LACR: — Harold Bloom aponta dois poetas, Pessoa e Neruda, de culturas periféricas, como os do século XX, o que muitos consideram exotismo Há lugar no cenário mundial para a poesia lusófona, particularmente a brasileira?

ACS: — Infelizmente, não. Ninguém lê em português, tradução de poesia é quase impossível e o retorno comercial é nulo. A fortuna de Pessoa se deve ao fato de que uma parte de sua estupenda obra se expressa numa “poesia de pensamento”, de índole mais filosófica e com menos jogos verbais explícitos ( veja a “Tabacaria “, por exemplo), o que a torna mais suscetível de ser bem traduzida. Perde relativamente pouco, ao contrário do que ocorreria com um Jorge de Lima, que perderia tudo.

LACR: — Depois de meio século do Concretismo como poesia oficial, para que direção caminham os horizontes da poesia brasileira?

ACS: — Não penso que o Concretismo tenha sido a poesia oficial das últimas décadas. A grande referência, mesmo sem manifestos ou palavras de ordem, foi João Cabral. Que ele tenha sido erigido em patrono de algumas seitas não diminui Cabral, nem legitima as seitas. De minha parte, entendo o poeta como um solitário profissional. Dois poetas juntos já vira complô; três, academia. O poeta deve ser, literalmente, um desorientado e um desconfiado da direção que lhe apontam. Se já sabe para onde vai não vale a pena chegar lá.

LACR: — O que é que tem dentro do acarajé, além de vatapá, camarão, pimenta, ACM e Carlinhos Brown?
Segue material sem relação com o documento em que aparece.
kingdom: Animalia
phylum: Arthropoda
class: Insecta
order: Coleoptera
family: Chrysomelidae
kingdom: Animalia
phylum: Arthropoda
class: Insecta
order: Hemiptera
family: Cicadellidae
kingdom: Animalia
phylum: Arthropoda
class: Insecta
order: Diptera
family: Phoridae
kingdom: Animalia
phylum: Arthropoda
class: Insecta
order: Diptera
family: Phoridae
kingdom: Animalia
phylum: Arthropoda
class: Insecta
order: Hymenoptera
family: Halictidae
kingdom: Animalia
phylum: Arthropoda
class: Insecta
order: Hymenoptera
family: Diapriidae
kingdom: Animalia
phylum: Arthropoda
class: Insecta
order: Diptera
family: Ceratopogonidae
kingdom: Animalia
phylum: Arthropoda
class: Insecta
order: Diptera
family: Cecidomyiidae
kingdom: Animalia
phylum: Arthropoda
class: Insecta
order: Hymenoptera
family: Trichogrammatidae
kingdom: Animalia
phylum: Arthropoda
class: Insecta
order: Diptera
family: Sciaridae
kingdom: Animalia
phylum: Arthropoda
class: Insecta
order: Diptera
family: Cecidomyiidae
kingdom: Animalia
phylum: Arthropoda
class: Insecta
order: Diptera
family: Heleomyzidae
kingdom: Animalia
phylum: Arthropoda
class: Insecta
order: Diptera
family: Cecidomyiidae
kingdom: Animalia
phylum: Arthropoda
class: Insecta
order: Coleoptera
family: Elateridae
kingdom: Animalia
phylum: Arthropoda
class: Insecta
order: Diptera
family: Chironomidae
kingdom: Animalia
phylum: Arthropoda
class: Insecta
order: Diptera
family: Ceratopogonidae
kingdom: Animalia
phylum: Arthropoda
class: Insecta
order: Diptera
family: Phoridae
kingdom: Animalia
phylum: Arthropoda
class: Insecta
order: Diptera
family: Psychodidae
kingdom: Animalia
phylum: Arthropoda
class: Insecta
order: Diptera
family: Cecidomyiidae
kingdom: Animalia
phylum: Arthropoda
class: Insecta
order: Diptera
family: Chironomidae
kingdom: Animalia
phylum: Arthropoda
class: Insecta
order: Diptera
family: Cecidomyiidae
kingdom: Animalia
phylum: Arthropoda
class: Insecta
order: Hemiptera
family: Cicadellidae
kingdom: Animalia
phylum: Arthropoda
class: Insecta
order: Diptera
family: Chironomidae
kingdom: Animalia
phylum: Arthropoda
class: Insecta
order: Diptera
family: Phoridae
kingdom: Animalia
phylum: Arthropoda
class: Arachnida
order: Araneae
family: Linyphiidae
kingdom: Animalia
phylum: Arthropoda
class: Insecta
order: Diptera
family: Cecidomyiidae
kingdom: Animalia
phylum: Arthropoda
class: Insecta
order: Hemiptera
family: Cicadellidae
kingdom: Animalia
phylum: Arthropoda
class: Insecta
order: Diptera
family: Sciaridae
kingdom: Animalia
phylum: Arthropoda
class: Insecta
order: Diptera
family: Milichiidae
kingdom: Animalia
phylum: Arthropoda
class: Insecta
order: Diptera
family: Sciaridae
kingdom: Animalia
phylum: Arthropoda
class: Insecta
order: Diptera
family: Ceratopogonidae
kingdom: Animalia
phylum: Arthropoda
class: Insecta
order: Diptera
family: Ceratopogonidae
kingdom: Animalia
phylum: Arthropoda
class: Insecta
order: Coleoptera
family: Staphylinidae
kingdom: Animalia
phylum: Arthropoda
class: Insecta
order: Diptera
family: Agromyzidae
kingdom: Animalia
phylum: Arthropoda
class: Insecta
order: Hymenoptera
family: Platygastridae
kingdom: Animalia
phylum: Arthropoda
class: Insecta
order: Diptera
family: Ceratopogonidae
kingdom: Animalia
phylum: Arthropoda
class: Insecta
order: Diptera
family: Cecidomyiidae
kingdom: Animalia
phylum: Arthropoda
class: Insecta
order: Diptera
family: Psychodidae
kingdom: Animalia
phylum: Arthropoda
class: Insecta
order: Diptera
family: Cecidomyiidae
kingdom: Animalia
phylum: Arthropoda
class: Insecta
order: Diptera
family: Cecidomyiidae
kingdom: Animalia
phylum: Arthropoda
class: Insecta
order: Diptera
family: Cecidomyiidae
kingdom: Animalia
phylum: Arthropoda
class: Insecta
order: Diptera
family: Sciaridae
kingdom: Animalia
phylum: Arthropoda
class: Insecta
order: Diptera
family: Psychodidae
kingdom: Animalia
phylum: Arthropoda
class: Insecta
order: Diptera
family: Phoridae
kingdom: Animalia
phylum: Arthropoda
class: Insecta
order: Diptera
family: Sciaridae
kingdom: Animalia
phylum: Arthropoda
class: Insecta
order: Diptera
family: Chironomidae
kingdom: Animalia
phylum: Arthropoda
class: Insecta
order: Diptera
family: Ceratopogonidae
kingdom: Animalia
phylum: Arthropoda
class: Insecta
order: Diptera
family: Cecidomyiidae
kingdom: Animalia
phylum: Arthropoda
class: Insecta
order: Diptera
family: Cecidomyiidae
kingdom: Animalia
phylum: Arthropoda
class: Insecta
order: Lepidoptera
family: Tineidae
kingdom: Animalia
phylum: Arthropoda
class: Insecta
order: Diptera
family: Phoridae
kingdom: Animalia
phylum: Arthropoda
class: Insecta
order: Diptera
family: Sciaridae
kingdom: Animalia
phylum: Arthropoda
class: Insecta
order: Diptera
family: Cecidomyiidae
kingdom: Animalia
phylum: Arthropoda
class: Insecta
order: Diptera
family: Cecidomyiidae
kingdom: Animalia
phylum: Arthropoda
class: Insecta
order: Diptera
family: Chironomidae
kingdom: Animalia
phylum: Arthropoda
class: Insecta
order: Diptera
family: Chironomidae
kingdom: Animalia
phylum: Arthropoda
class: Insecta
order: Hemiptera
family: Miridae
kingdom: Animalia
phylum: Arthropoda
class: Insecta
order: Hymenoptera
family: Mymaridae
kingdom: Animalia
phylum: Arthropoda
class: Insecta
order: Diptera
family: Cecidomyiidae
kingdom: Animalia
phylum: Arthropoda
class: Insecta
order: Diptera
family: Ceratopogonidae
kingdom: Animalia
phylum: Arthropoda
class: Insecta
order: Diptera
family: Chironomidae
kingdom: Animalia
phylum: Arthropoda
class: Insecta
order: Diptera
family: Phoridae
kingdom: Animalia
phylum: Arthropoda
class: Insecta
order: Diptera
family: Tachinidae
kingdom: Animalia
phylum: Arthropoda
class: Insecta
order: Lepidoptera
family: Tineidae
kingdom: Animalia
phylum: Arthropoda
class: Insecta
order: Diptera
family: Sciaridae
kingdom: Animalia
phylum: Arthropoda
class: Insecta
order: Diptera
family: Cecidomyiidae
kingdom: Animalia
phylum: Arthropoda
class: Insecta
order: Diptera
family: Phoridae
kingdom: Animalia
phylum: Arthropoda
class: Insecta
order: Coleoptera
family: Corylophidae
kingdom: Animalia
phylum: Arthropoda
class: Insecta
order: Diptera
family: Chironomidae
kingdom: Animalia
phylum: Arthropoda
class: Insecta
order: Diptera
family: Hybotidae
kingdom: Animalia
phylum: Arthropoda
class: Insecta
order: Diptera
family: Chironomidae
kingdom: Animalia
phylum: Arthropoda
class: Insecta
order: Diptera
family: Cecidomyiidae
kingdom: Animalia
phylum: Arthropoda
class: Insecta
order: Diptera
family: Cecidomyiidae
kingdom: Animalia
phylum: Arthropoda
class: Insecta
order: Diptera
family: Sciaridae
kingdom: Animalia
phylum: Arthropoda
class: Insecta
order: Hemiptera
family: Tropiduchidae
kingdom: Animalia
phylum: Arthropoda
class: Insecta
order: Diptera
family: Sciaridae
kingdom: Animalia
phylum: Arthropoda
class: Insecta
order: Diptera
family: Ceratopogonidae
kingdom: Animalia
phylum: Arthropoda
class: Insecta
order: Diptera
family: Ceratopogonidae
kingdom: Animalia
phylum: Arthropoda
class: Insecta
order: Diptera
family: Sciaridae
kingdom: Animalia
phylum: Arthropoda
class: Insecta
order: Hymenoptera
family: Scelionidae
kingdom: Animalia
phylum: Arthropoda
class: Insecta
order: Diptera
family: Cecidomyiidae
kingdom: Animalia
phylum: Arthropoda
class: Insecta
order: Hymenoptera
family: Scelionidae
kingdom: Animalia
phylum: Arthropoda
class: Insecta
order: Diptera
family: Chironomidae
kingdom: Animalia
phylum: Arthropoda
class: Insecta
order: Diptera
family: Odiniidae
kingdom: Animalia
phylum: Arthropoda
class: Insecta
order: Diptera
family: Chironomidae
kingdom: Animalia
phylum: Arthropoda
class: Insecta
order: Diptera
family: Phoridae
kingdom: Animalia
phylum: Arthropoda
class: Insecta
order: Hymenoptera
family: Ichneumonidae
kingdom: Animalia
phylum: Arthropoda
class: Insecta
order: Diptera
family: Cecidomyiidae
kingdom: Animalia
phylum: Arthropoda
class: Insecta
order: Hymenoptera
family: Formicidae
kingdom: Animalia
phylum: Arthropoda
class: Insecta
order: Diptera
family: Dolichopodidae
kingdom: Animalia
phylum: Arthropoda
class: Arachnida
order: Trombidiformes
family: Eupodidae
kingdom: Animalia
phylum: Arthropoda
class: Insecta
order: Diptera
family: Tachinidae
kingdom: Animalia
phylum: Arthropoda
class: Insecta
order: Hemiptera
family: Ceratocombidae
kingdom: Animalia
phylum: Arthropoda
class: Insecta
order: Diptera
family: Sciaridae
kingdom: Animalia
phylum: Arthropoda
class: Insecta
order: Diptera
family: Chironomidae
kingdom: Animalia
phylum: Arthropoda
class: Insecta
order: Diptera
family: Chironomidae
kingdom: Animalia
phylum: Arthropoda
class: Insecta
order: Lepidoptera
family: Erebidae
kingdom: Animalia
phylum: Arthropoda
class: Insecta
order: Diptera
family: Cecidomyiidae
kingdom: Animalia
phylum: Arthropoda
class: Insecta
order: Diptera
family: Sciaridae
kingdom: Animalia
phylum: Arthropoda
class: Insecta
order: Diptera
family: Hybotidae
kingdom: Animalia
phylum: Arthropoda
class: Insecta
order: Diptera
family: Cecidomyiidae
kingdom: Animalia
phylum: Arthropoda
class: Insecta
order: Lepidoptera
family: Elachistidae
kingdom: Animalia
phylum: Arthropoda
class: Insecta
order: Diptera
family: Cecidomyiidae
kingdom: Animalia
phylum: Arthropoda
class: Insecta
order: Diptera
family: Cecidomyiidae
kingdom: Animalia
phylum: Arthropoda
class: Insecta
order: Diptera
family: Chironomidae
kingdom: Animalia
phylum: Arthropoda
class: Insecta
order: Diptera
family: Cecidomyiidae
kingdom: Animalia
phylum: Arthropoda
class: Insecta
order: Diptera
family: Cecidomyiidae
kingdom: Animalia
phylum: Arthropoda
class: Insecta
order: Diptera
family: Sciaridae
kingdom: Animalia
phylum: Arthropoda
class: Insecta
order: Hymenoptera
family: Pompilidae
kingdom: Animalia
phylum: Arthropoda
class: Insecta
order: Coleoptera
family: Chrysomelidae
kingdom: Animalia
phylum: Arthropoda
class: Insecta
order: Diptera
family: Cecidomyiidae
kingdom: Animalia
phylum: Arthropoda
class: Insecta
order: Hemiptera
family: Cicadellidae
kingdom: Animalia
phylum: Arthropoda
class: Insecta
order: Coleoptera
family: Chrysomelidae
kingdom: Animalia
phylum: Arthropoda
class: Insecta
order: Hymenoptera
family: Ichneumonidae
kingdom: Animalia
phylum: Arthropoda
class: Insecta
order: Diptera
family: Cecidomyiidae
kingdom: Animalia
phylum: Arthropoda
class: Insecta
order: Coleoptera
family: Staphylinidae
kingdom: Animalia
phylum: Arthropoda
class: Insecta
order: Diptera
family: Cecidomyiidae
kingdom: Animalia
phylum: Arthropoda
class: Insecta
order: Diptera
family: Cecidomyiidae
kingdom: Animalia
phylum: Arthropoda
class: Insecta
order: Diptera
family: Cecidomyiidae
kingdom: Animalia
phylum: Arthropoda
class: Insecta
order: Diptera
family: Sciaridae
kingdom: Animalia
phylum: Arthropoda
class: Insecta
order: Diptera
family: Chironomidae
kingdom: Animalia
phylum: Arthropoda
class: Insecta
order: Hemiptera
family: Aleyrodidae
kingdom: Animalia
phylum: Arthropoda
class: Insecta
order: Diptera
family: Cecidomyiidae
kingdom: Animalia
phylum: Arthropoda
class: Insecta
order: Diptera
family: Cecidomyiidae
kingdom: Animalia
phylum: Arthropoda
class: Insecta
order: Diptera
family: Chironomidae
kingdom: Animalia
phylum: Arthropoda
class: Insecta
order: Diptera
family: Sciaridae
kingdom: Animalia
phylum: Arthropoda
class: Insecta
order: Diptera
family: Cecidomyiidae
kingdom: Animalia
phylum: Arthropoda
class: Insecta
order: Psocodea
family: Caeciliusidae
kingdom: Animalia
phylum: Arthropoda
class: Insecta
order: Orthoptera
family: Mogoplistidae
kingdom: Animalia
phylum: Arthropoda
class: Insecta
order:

ACS: — Segundo o Aurélio, tem massa de feijão-fradinho frita em azeite de dendê. A poesia também é uma massa mestiça, produto de várias misturas, embora nem todos os ingredientes que você citou sejam palatáveis para o meu gosto.


Antonio Carlos Secchin é poeta e ensaísta, autor de 6 livros, dentre os quais Poesia e desordem (1996) e João Cabral: a poesia do menos (2a ed. 1999). Doutor em Letras, é Professor Titular de Literatura Brasileira da Faculdade de Letras da UFRJ.